§ **Provided text**
Segment Open
Things are subject to change with the campaign entering its final straight, but Foden has played the most minutes of any Manchester City player so far. Taking that mantle from Rodri feels fitting.
6) Mo Salah
Between them, Diogo Jota, Luis Diaz, Darwin Nunez and Cody Gakpo have 379 appearances, 129 goals and 50 assists for Liverpool. The elder statesman of a transformed attack, Salah has 337 appearances, 207 goals and 87 assists. He is only 40 Reds goals behind the combined career efforts of the rest of their 32-man squad and that gap is somehow not really closing in any meaningful way.
Only three players have been part of the current Liverpool first-team fabric for longer but while Joe Gomez, Joel Matip and Trent Alexander-Arnold have had varying degrees of pains both growing and otherwise during their times at Anfield, Salah’s consistency in terms of quality and availability remains close to faultless. His post-AFCON injury struggles were an almost unique crack in his armour of brilliance and resilience.
It should have been a transitional season with Liverpool starting to build back up to the level from which they – but certainly not Salah individually – fell last campaign. Their Egyptian king has played the biggest part in elevating them to previous trophy-chasing heights. How understandably desperate they will be to prevent him following Jurgen Klopp.
5) Ollie Watkins
Salah is one of only four players with more combined goals and assists in all competitions across Europe’s top five leagues than Watkins in 2023/24. Keeping company with the Liverpool forward, Erling Haaland, Kylian Mbappe and Harry Kane is an incredible achievement.
There have been domestic and European hat-tricks, new records set and fresh trails blazed. Watkins has played for seven different managers at senior level and while he has made more appearances under Dean Smith, Thomas Frank and Paul Tisdale, he has scored his most career goals for Unai Emery. Some players need the right coach to come along and unlock their best version and this feels like an ideal fit which will only get better.
4) Martin Odegaard
“Mainly what we are doing right now as a club is special, and I want to be a part of that,” explained Odegaard when discussing his reasons for signing a new Arsenal contract. It was suitably deferential from someone who often surrenders headline space to his teammates, considering perhaps no one player has had a bigger role in the club’s rise.
Odegaard is not the shouty captain or demonstrably physical midfield presence Arsenal’s critics have head-shakingly lamented the lack thereof for about two decades, but leading by a slightly more quiet example is no weakness. He embodies the tough artistry of Arteta better than anyone.
3) Rodri
Sometimes statistics do tell if not the whole story, then certainly the CliffsNotes. And Rodri’s 37 appearances this season have not featured a single defeat during a season in which Manchester City have lost four times, while no player with actual meaningful Premier League minutes has a better PPG than the Spaniard (2.52).
He remains perhaps the most important player in this title race. Manchester City have shown they can cope without their peerless goalscorer and unrivalled creator; Guardiola is yet to find any feasible solution for when Rodri is missing.
Segment Closed
§ **Data block**
Segment Open
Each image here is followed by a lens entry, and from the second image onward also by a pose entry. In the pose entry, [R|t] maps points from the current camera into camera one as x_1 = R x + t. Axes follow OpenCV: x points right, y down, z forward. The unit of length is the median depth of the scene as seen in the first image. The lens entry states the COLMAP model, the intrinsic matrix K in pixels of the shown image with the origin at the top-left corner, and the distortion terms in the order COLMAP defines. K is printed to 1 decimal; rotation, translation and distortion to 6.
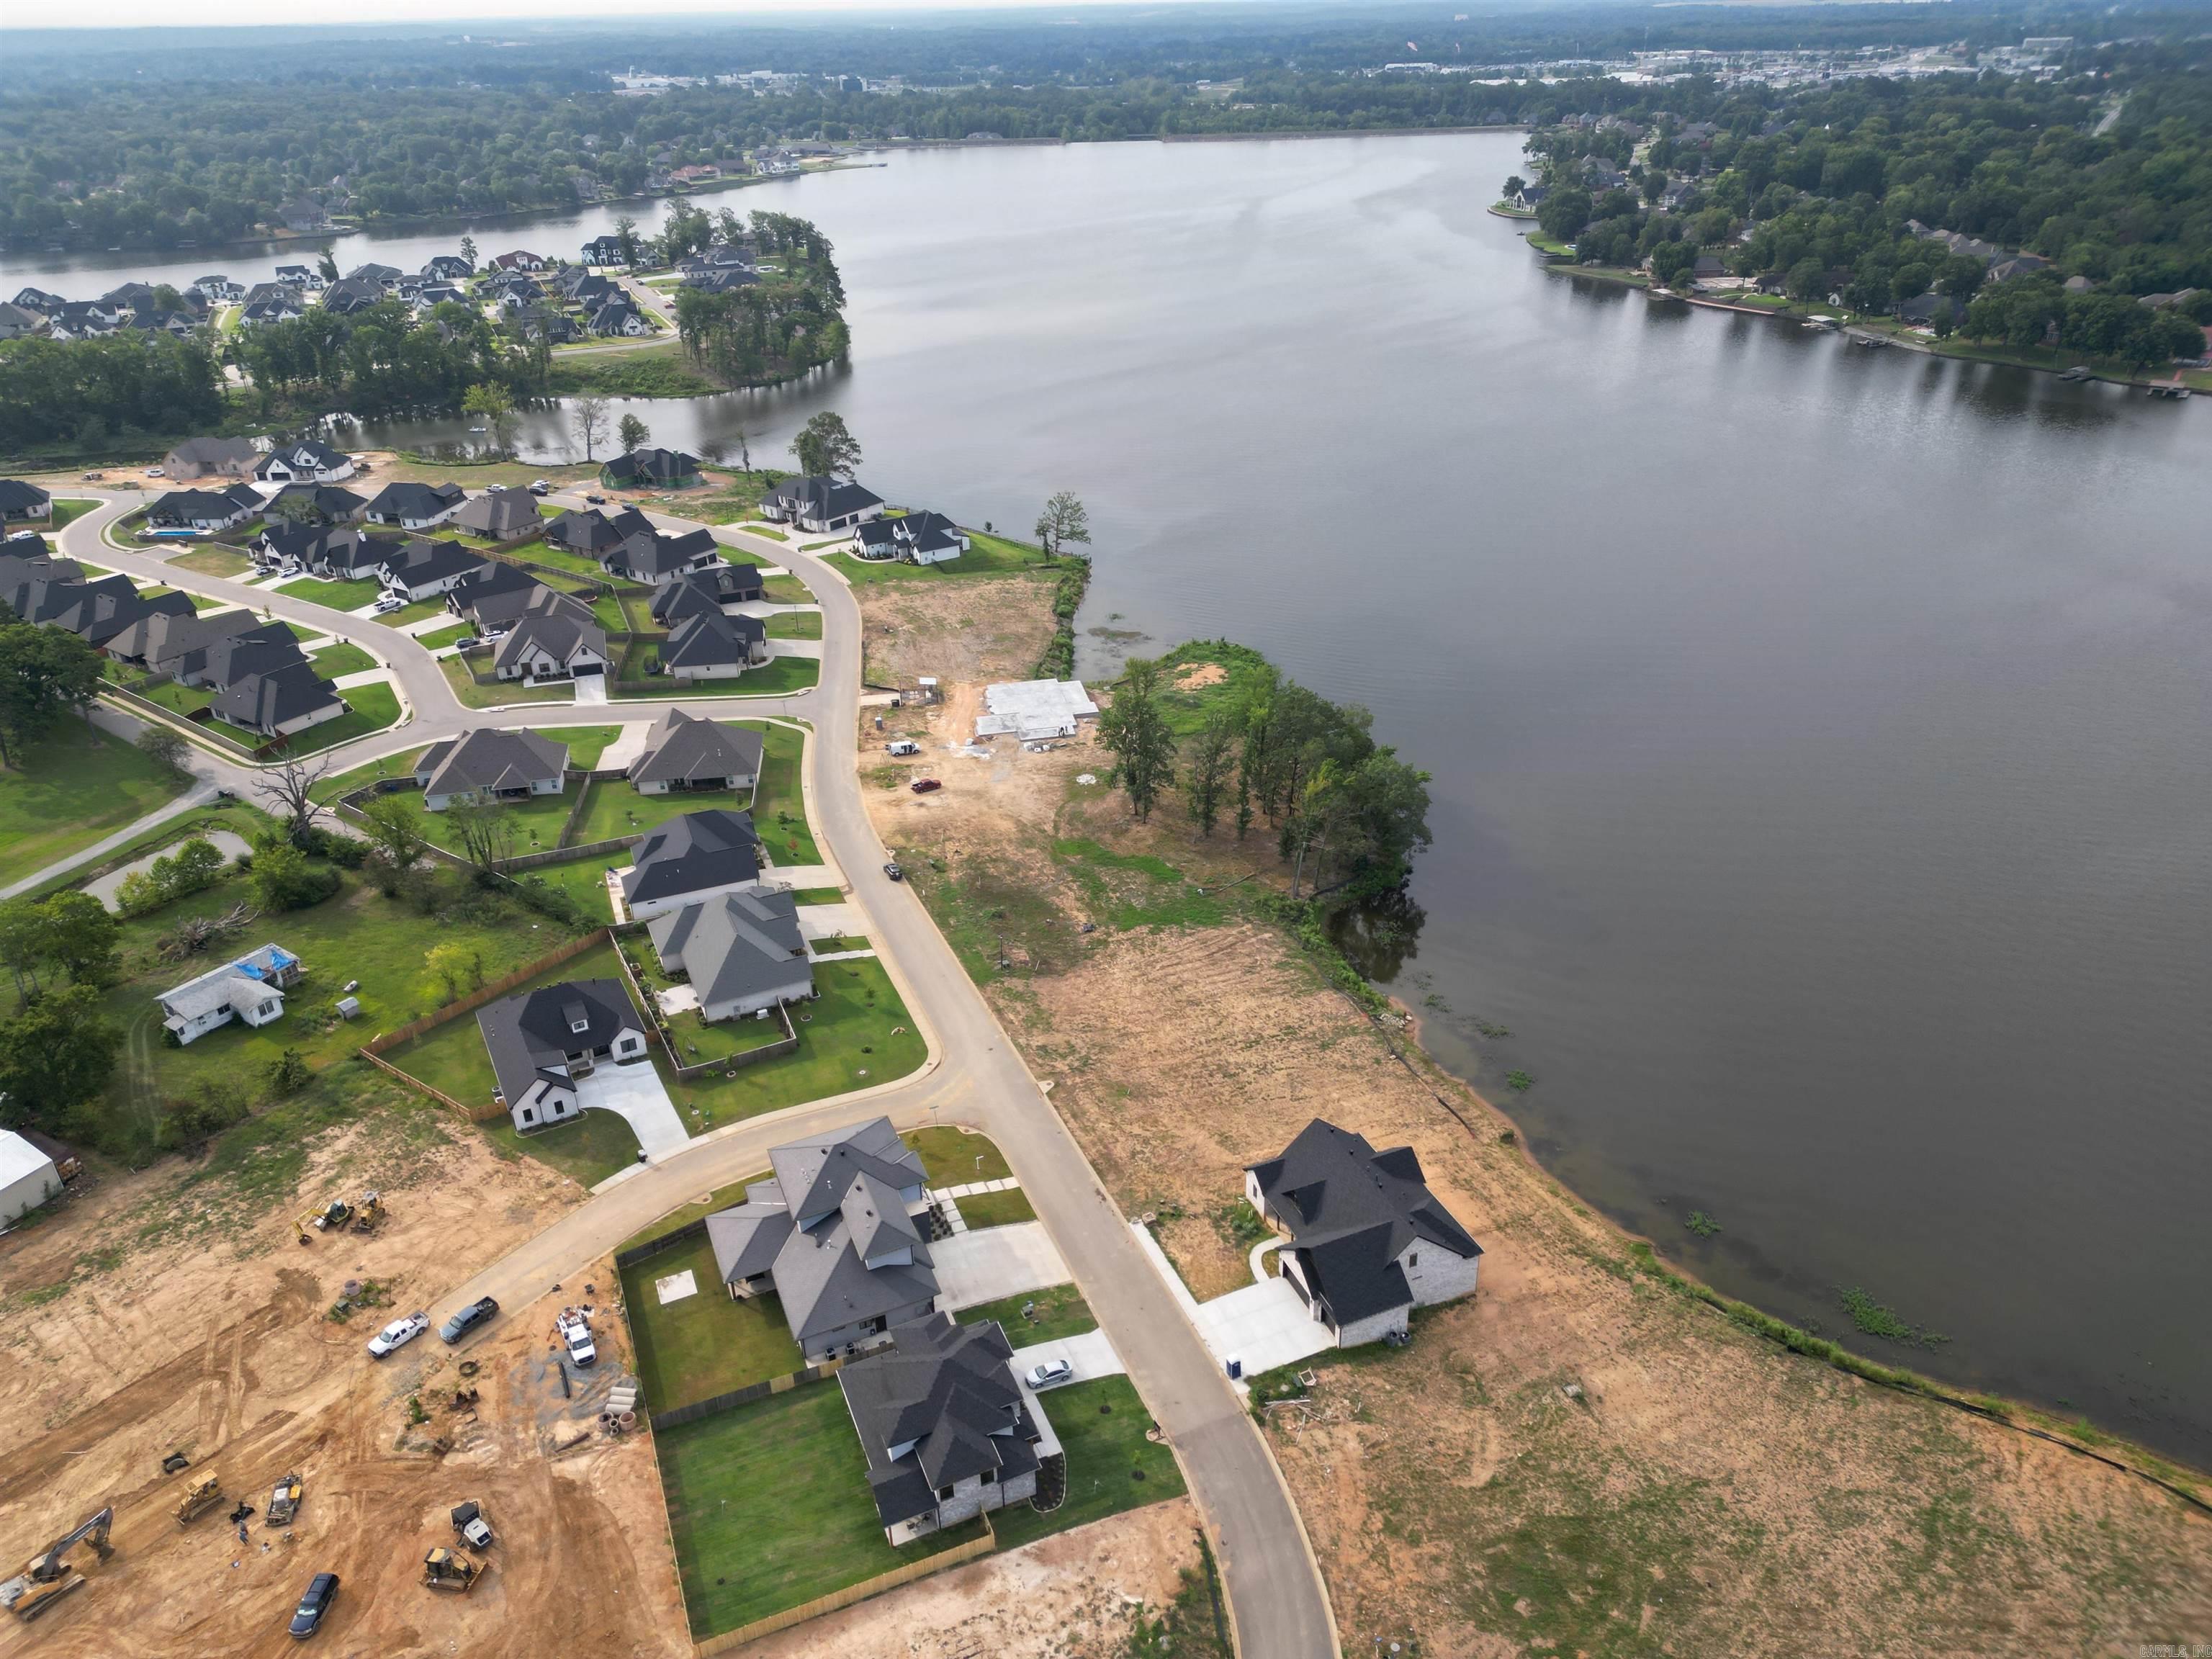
lens RADIAL K [[1530.6, 0, 1111.5], [0, 1530.6, 831.9], [0, 0, 1]] dist [0.108128, -0.144873]
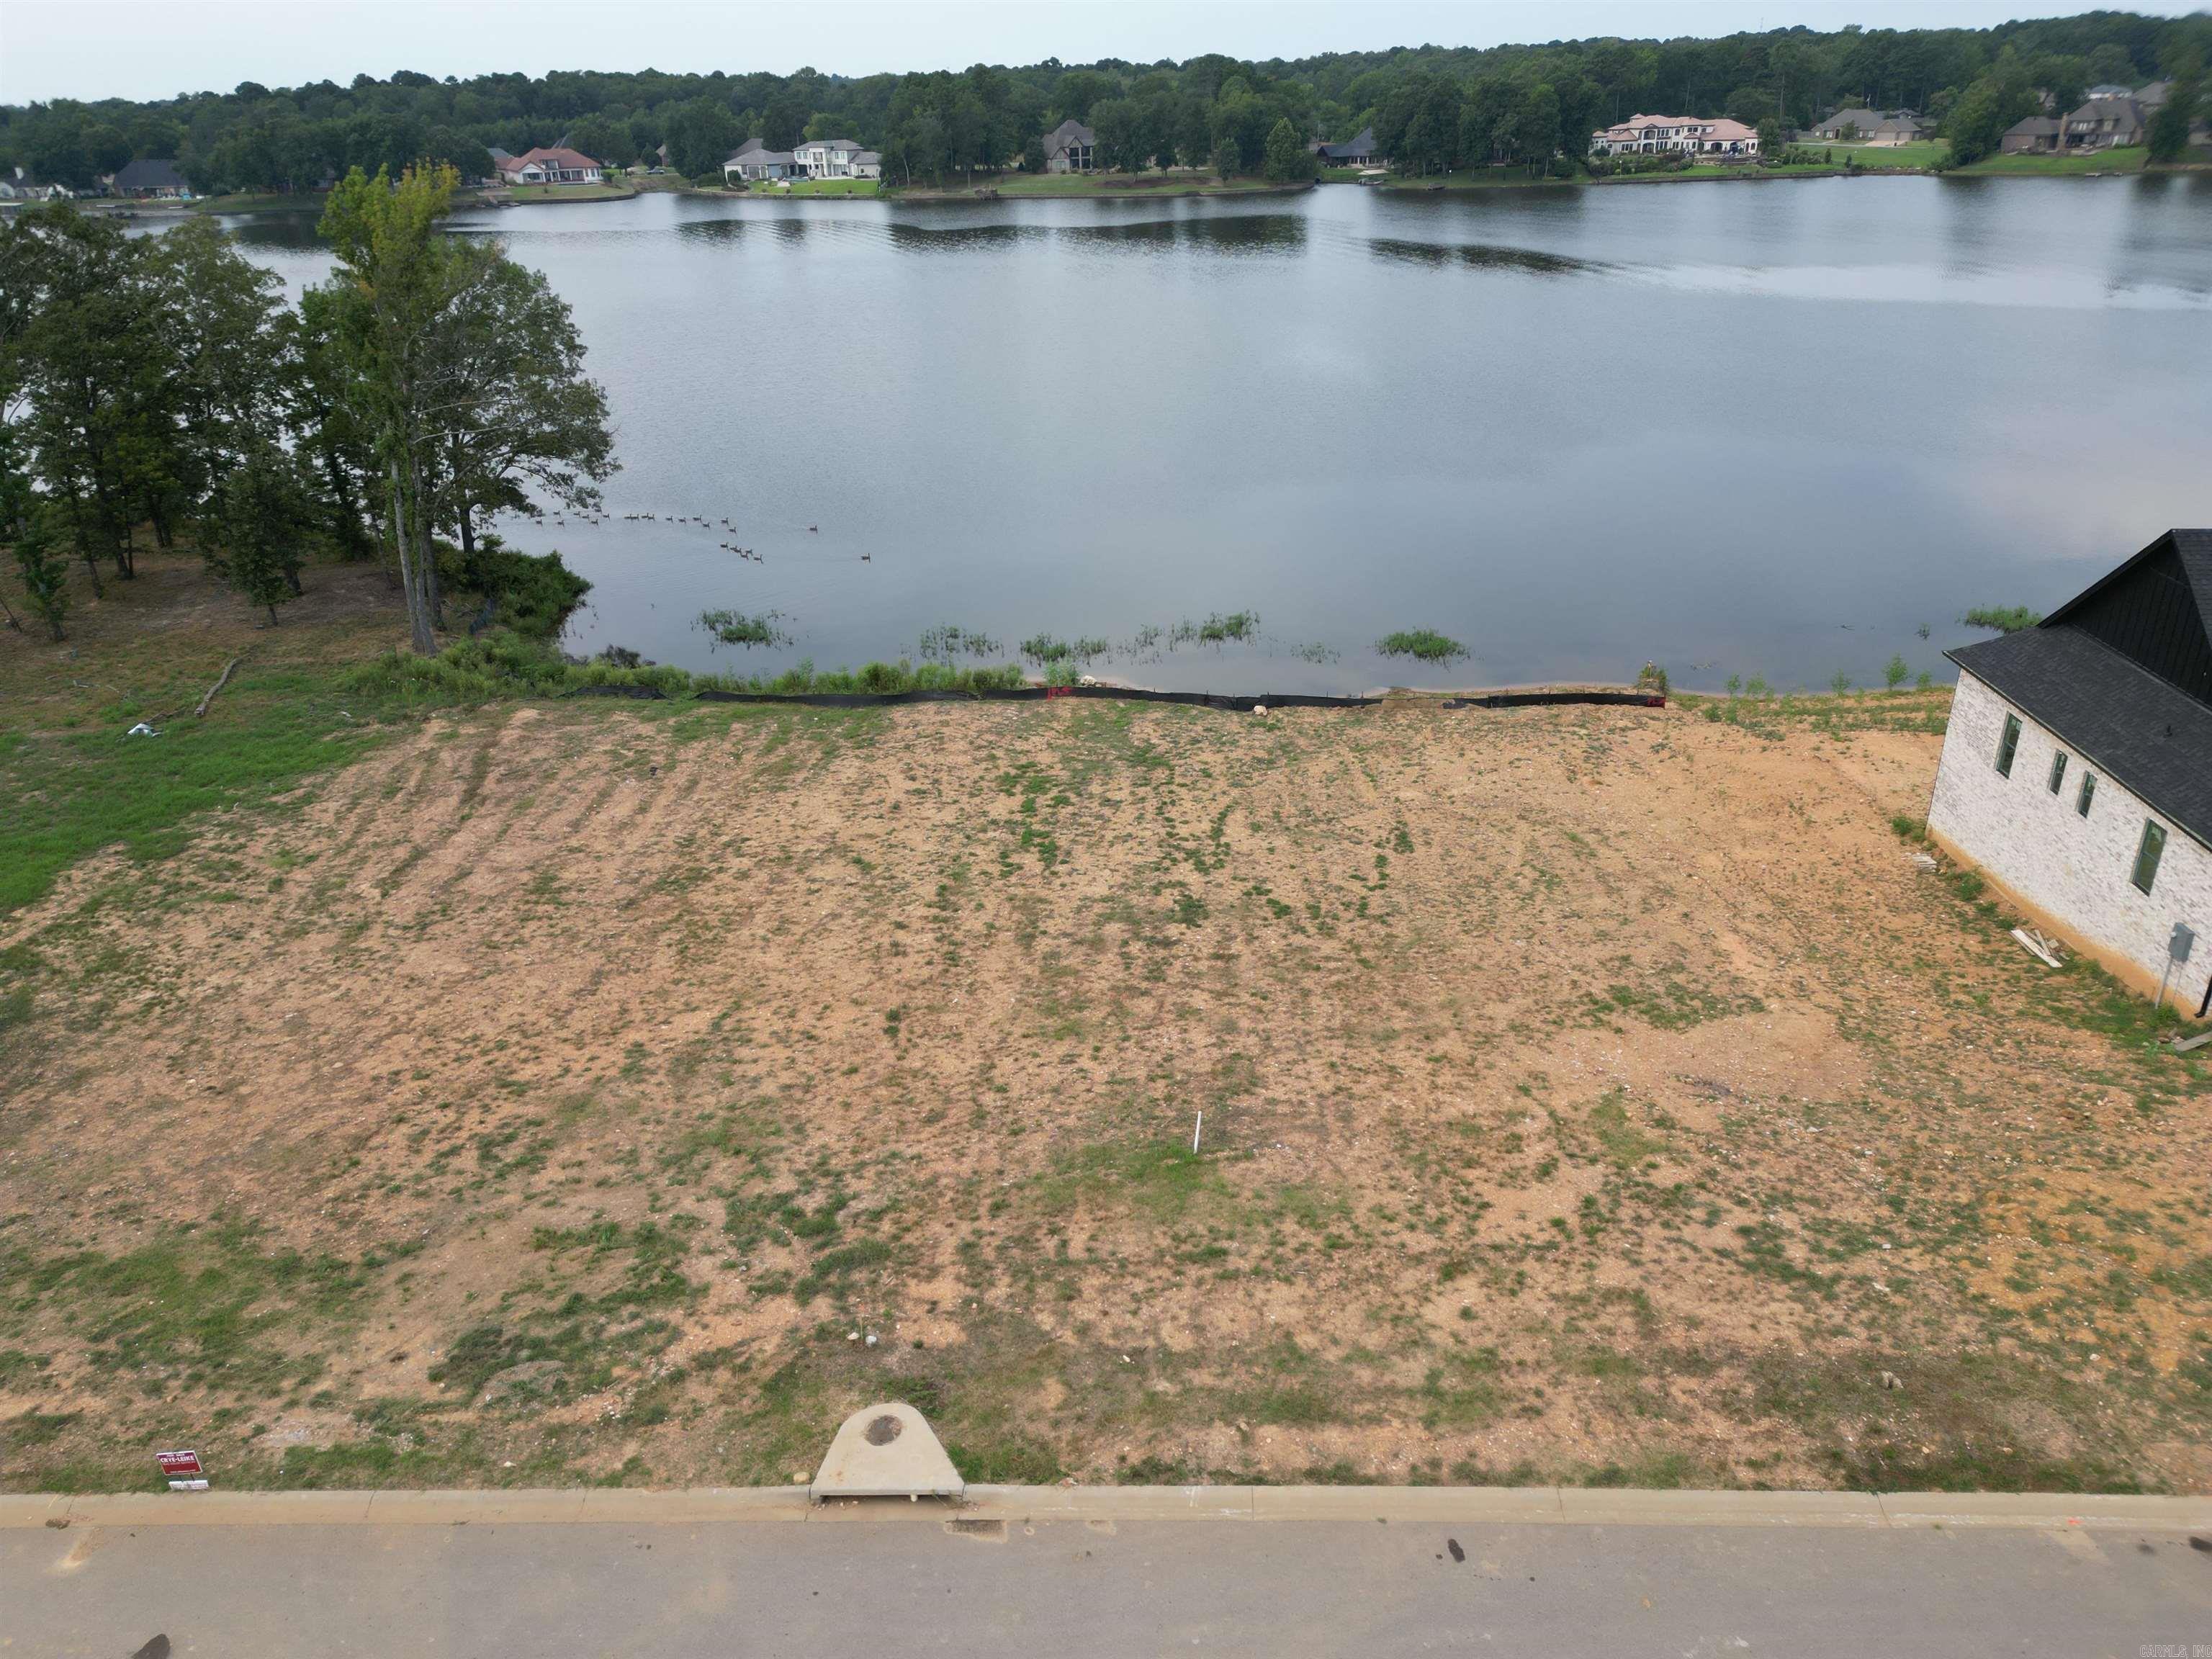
lens RADIAL K [[1553.7, 0, 1115.7], [0, 1553.7, 818.7], [0, 0, 1]] dist [0.056940, -0.048777]
pose [[0.431612, -0.368512, 0.823353, -0.121607], [0.441435, 0.882275, 0.163479, 0.098779], [-0.786668, 0.292897, 0.543475, 0.858491]]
Segment Closed
§ **Questions to answer**
**A)** For each statement below, answer yes or no according to the article on Premier League players, and quote the words from the article that decide it.
(i) Salah has scored 207 goals for Liverpool.
(ii) Watkins has scored his most career goals under Dean Smith.
(iii) Manchester City have not lost any of Rodri's 37 appearances this season.
**B)** Quote every line of the camera records word for word, leaving out the picture lines.
The records have no connection to the article on Premier League players.

§ **Answers provided**
**A)**
(i) Yes: "Salah has 337 appearances, 207 goals and 87 assists."
(ii) No: "he has scored his most career goals for Unai Emery."
(iii) Yes: "Rodri’s 37 appearances this season have not featured a single defeat."

**B)**
Each image here is followed by a lens entry, and from the second image onward also by a pose entry. In the pose entry, [R|t] maps points from the current camera into camera one as x_1 = R x + t. Axes follow OpenCV: x points right, y down, z forward. The unit of length is the median depth of the scene as seen in the first image. The lens entry states the COLMAP model, the intrinsic matrix K in pixels of the shown image with the origin at the top-left corner, and the distortion terms in the order COLMAP defines. K is printed to 1 decimal; rotation, translation and distortion to 6.
lens RADIAL K [[1530.6, 0, 1111.5], [0, 1530.6, 831.9], [0, 0, 1]] dist [0.108128, -0.144873]
lens RADIAL K [[1553.7, 0, 1115.7], [0, 1553.7, 818.7], [0, 0, 1]] dist [0.056940, -0.048777]
pose [[0.431612, -0.368512, 0.823353, -0.121607], [0.441435, 0.882275, 0.163479, 0.098779], [-0.786668, 0.292897, 0.543475, 0.858491]]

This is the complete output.